Usefully, the genetic and linguistic phenomena share fundamental properties relevant to their statistical characterization. Phonemes are the units of sound that make up words and distinguish one word from another, just as the four nucleotide bases (A, C, T, G) make up DNA gene sequences or the 20 amino acids make up protein sequences. The number of distinct sounds in a language varies greatly, but somewhere around 30–60 phonemes are commonly sufficient to describe the range of distinctive sounds in a language’s words [10]. Collections of words can therefore be thought of as providing phonemic “sequence information” that might be informative as to the history, rate, and patterns of concerted evolutionary change in language, and in a manner analogous to sequences of DNA.
Statistical Modeling of Concerted Evolution
We adopt a phylogenetic-statistical perspective that allows us to document events of concerted change that have occurred throughout the genealogical history of a linguistic or biological family, infer their historical patterning, and determine the rate and frequency with which they arise in nature [11, 12]. The statistical model we develop implements a fully probabilistic description of the sporadic or irregular and concerted or regular changes that characterize the temporal patterns of substitutions in strings of inherited information such as DNA or sound sequences as they evolve along the branches of the phylogenetic trees that record their evolutionary histories.
In a linguistic context, sporadic changes refer to the replacement, over some arbitrary interval of time, of one phoneme in one place by another and are analogous to single nucleotide or amino acid substitutions in gene sequences.
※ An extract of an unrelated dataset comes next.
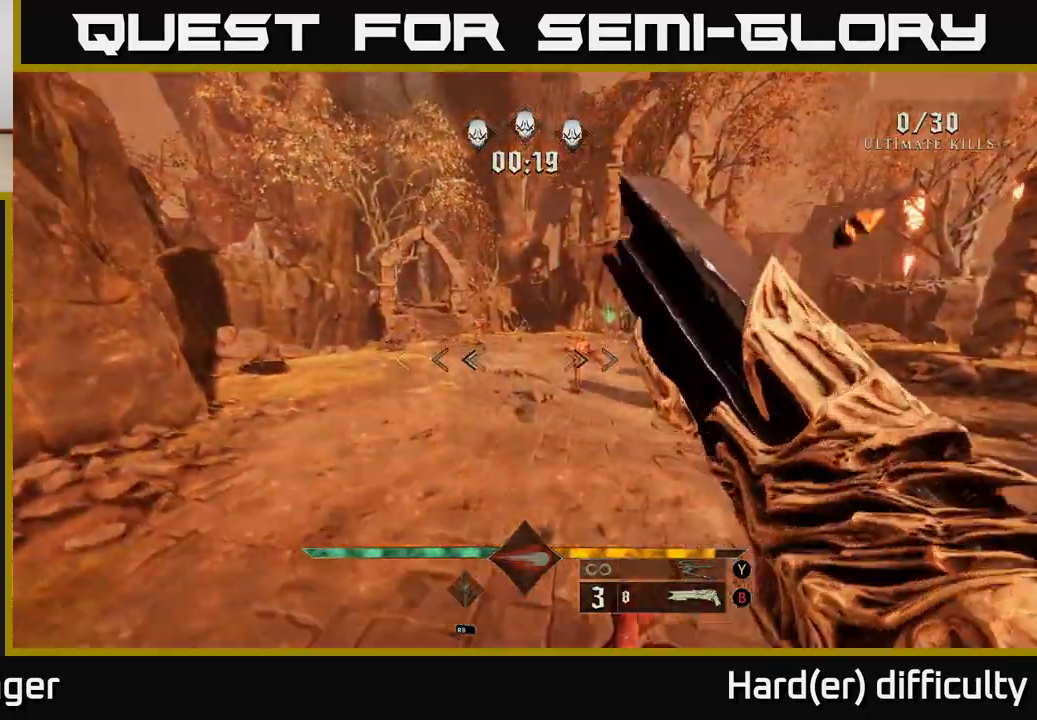
{"buttons": [], "left_stick": "left", "right_stick": "right", "events": [[67, "right_stick", "right"], [183, "left_stick", "up-left"], [283, "left_stick", "left"]]}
Concerted or regular changes describe the parallel change of one discrete element such as a nucleotide, phoneme, or amino acid to the same other discrete element at many different sites (Box 1).
In contrast to genetic evolution, some historical linguists maintain that all sound changes are regular, with apparent irregularities arising from a number of processes working simultaneously, but others allow that sporadic effects also occur [13–15]. We will classify as irregular or sporadic all changes where there is not statistical evidence to support a concerted change. Some of these could be examples of rare regular changes, or of changes that occur in only a few phonetic contexts (Box 1).
We implement the model in a Bayesian Markov chain Monte Carlo (MCMC) approach (Experimental Procedures) that, when applied to a set of related sequences, simultaneously estimates posterior distributions describing the phylogenetic trees or genealogies, and the matrices that record the instantaneous rates of change from one phoneme (gene, amino acid) to another either at a single site (sporadic changes) or simultaneously at multiple sites (regular changes). The model places no constraints on the nature, rate, or temporal patterning of either sporadic or regular changes, starting instead with a set of uniform prior beliefs and then estimating all rates and patterns of change from the historical traces or imprints these changes have left in the contemporary data.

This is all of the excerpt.